— JOB —
Change every "The reading is" in the data below to "Reading:", then write all the lines out again with nothing else changed. Leave the pictures out.

— RECORDS SUPPLIED —
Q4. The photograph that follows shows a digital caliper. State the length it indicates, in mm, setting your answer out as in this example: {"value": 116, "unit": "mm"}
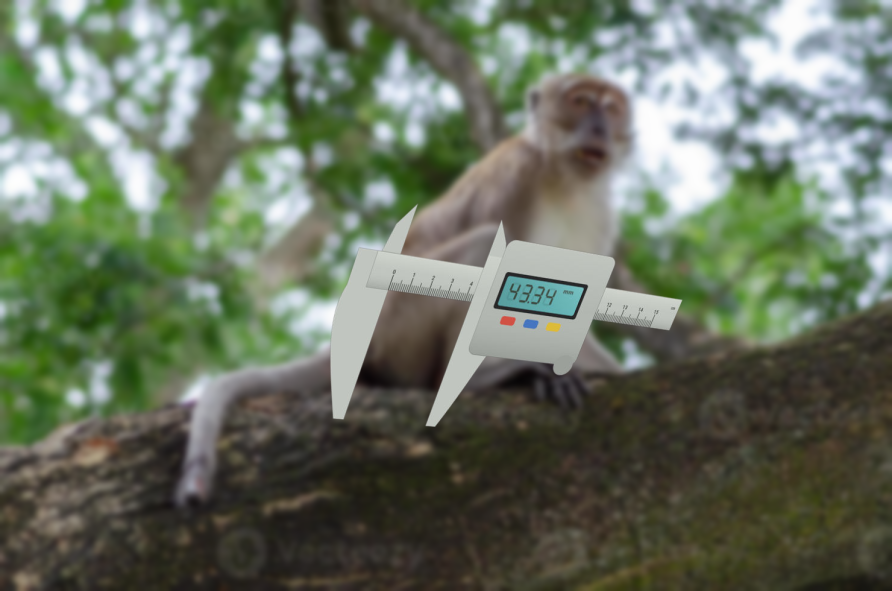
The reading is {"value": 43.34, "unit": "mm"}
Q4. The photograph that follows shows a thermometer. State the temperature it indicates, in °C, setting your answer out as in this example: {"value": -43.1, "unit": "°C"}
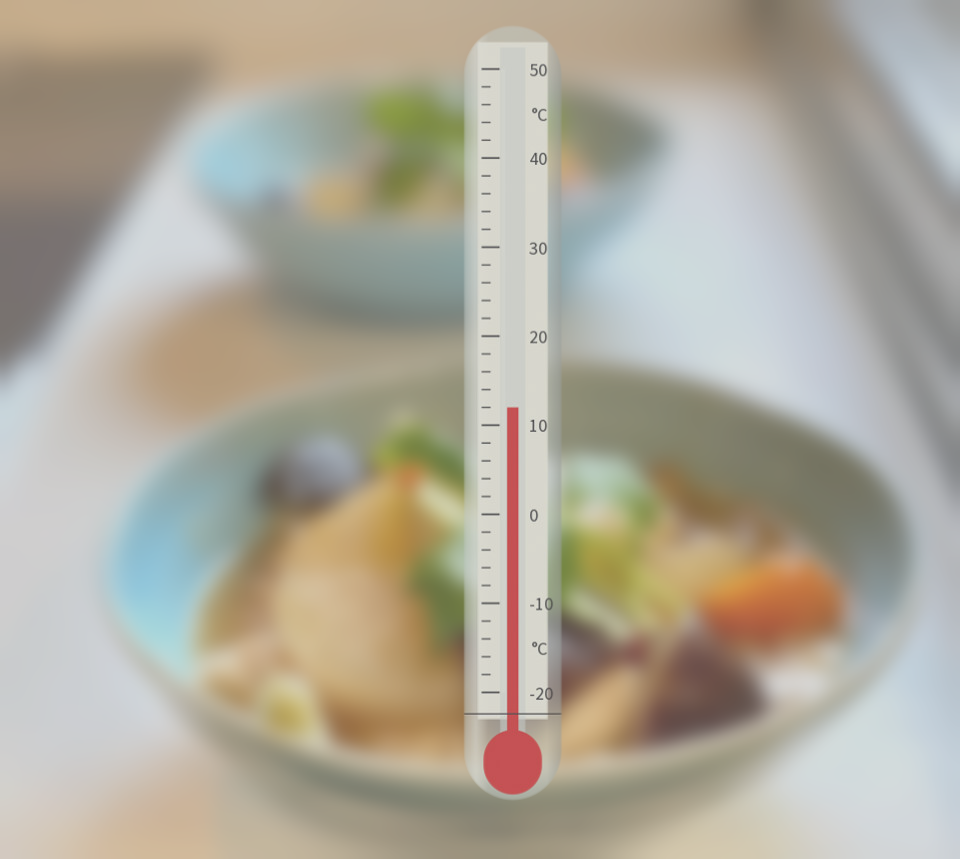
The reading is {"value": 12, "unit": "°C"}
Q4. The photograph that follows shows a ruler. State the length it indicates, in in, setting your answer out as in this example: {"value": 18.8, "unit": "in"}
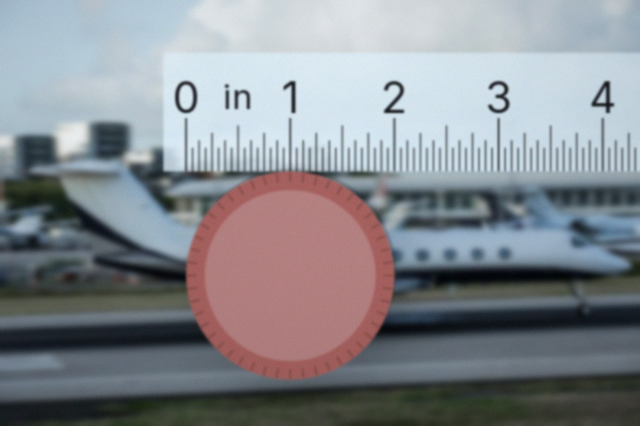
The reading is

— TASK RESULT —
Q4. The photograph that follows shows a digital caliper. State the length it indicates, in mm, setting your answer out as in this example: {"value": 116, "unit": "mm"}
Reading: {"value": 43.34, "unit": "mm"}
Q4. The photograph that follows shows a thermometer. State the temperature it indicates, in °C, setting your answer out as in this example: {"value": -43.1, "unit": "°C"}
Reading: {"value": 12, "unit": "°C"}
Q4. The photograph that follows shows a ruler. State the length it indicates, in in, setting your answer out as in this example: {"value": 18.8, "unit": "in"}
Reading:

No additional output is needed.